Assembling the renovated home: unpacking the fluid social and material assemblages of home renovation in Newcastle, Australia

A/Prof. Kristian Ruming1, A/Prof. Kathy Mee2, Prof Pauline McGuirk3

1Macquarie UniversityDepartment of Geography and Planning, Macquarie University

2Discipline of Geography and Environmental Studies, Centre for Urban and Regional Studies, University of Newcastle

3Australian Centre for Culture, Environment, Society and Space, School of Geography and Sustainable Communities, University of Wollongong

 

Australia has been defined as the “Renovation Nation” (Allon, 2008), where the “great Australian dream” emerges as central to both individual and national identity. The home, in private ownership, has emerged as a key economic resource for owners, many of whom have benefited from a period of prolonged house price growth. The home as both an economic and social/cultural asset has, thus, emerged as a site of ongoing renovation, where changes to properties are seen to improve liveability/sense of home and/or the financial value of the property. In this paper we add to a growing body of literature which explores home renovation in Australia. In doing so, we position home renovation as an assemblage of social and material elements which combine in unique ways to shape the renovation process. Drawing on fieldwork undertaken in Newcastle, we analyse four interconnected forms of renovation: structural renovation; habitable renovation; liveable renovation; and, sustainable renovation. Renovation emerges as a fluid process as homes and home owners shift between the forms depending of the configuration and influence of a diverse set of social, material and economic elements.


Biography:

A/Prof Kristian Ruming is an urban and economic geographer. His current research explores urban regeneration and renewal, affordable and social housing, urban governance, planning system reform and community participation in planning.

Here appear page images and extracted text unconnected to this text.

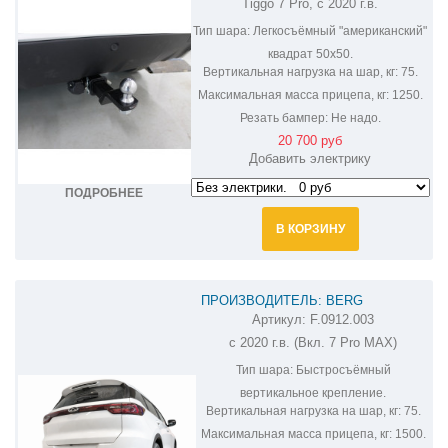
Tiggo 7 Pro, с 2020 г.в.
TCU00162
Тип шара:
Легкосъёмный "американский"
квадрат 50х50.
Вертикальная нагрузка на шар, кг:
75.
Максимальная масса прицепа, кг:
1250.
Резать бампер:
Не надо.
20 700 руб
Добавить электрику
ПОДРОБНЕЕ
В КОРЗИНУ
ПРОИЗВОДИТЕЛЬ: BERG
Артикул:
F.0912.003
ФАРКОП НА CHERY TIGGO 7 PRO
с 2020 г.в. (Вкл. 7 Pro MAX)
F.0912.003
Тип шара:
Быстросъёмный
вертикальное крепление.
Вертикальная нагрузка на шар, кг:
75.
Максимальная масса прицепа, кг:
1500.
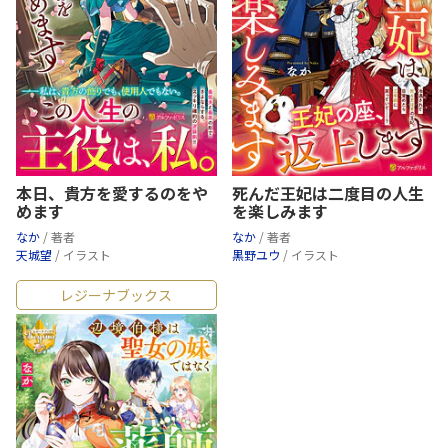
本日、貴方を愛するのをや
死んだ王妃は二度目の人生
めます
を楽しみます
なか
/ 著者
なか
/ 著者
天城望
/ イラスト
黒野ユウ
/ イラスト
レジーナブックス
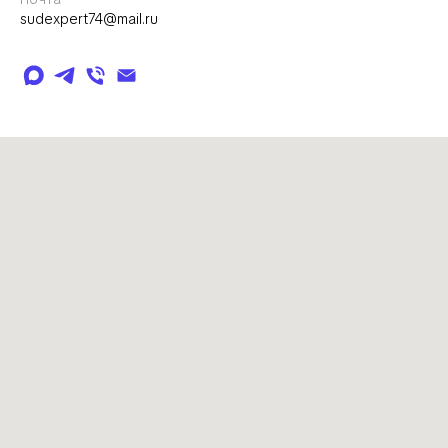
sudexpert74@mail.ru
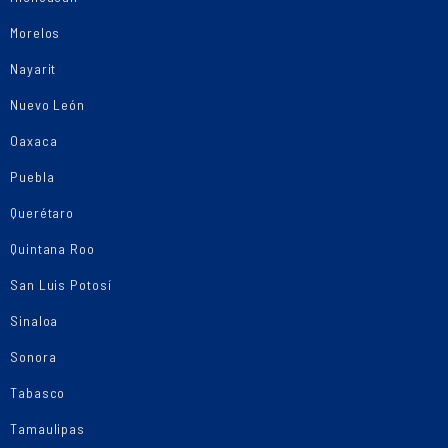
Morelos
Nayarit
Nuevo León
Oaxaca
Puebla
Querétaro
Quintana Roo
San Luis Potosí
Sinaloa
Sonora
Tabasco
Tamaulipas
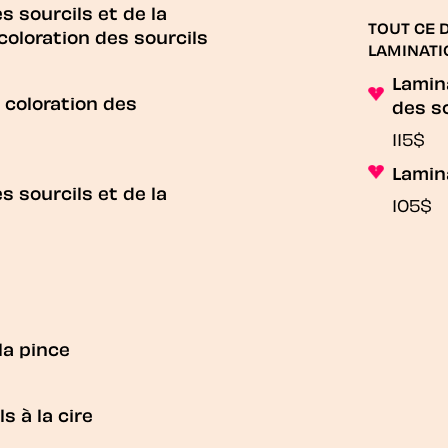
es sourcils et de la
TOUT CE 
coloration des sourcils
LAMINATI
Lamin
t coloration des
des s
115$
Lamin
es sourcils et de la
105$
la pince
s à la cire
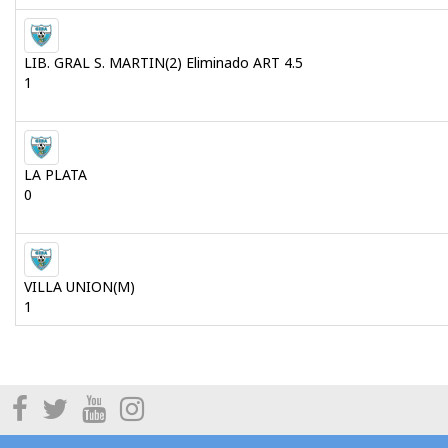
LIB. GRAL S. MARTIN(2) Eliminado ART 4.5
1
LA PLATA
0
VILLA UNION(M)
1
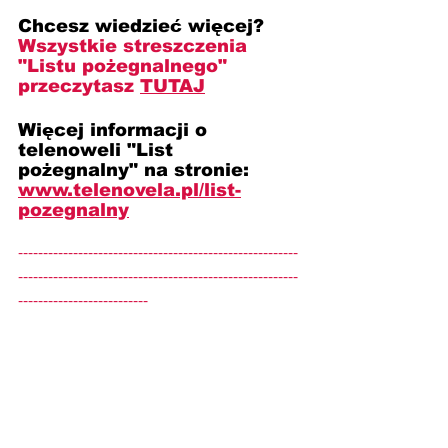
Chcesz wiedzieć więcej? 
Wszystkie streszczenia 
"Listu pożegnalnego" 
przeczytasz 
TUTAJ
Więcej informacji o 
telenoweli "List 
pożegnalny" na stronie: 
www.telenovela.pl/list-
pozegnalny
--------------------------------------------------------
--------------------------------------------------------
--------------------------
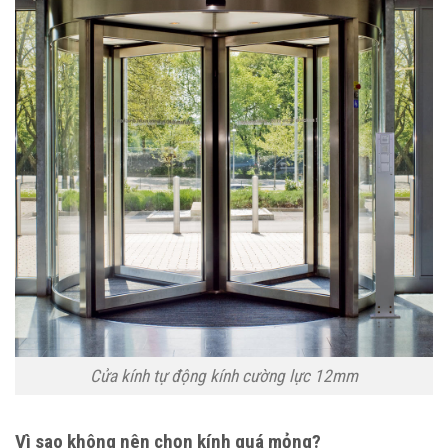
Cửa kính tự động kính cường lực 12mm
Vì sao không nên chọn kính quá mỏng?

Moving home: the experience of precarious housing

Dr Emma Power1

1Western Sydney University, Penrith, Australia

 

Growing numbers of older people face ongoing residential moves due to economic disadvantage and housing precarity. For these people moving house can be a regular and ongoing experience that is both involuntary and unexpected. They do not move once and settle into a new home (as is common amongst those moving for health or lifestyle needs), but instead endure ongoing moves due to factors that include housing affordability and tenure conditions. Existing research identifies feelings of housing and ontological insecurity amongst this group. However, little is known of how people living in precarious housing negotiate the process of moving house. The purpose of this paper is to examine the experience of mobility-based disadvantage in older age. It considers housing mobility across two frames: first, moving from one residence to another, and second, housing mobility as a cumulative or ongoing experience. The paper considers how housing mobility is negotiated economically (the costs of moving house), materially/ practically (the process of moving from one place to another), physically (the embodied experience) and affectively (how housing mobility is understood and felt) through the experiences of 46 single, asset and income poor older women living in the greater Sydney region, Australia.


Biography:

Emma Power is a Senior Research Fellow in Geography and Urban Studies at Western Sydney University.

Writing Home: Exploring Personal Geographies with People who have Experienced Homelessness

Dr Meg Mundell1

1Deakin University, Melbourne, Australia

 

How do people who have experienced homelessness understand and conceptualise “home”? This paper presents initial findings from the research project “We Are Here: Writing Place”, which explores understandings of place amongst people who have been homeless. Data was gathered through a series of place-themed creative writing workshops, commissioned memoir pieces, and semi-structured interviews with people who have been displaced by homelessness; the resulting writings will be published as a book (We Are Here: Stories of Home, Place and Belonging, Affirm Press, October 2019). This paper discusses participants’ personal geographies of home: how does living without a secure home – or having to leave home due to violence, abuse, conflict, or poverty – shape place-identity (Proshansky, 1978), place attachment (Low & Altman, 1992), place meaning (Manzo, 2005), and narratives of the self (Pile, 2002)? And how might creative writing offer a medium to recollect and represent these “past emotional–spatial experiences” (Jones, 2005)?


Biography:

Dr Meg Mundell is an ECR/cultural geographer/writer with a focus on place, spatial justice and narratives of homelessness. Her current research explores understandings of place amongst people who have experienced homelessness, and she is editing We Are Here: Stories of Home, Place and Belonging (Affirm Press, October 2019), featuring creative writing by participants. Her novels Black Glass (Scribe, 2011) and The Trespassers (August 2019, UQP) employ plausible dystopias to explore experiences of displacement. Meg is a Research Fellow (Deakin University) and steering committee member for the interdisciplinary HOME Research Hub, which focuses on homelessness, affordable housing and social inclusion.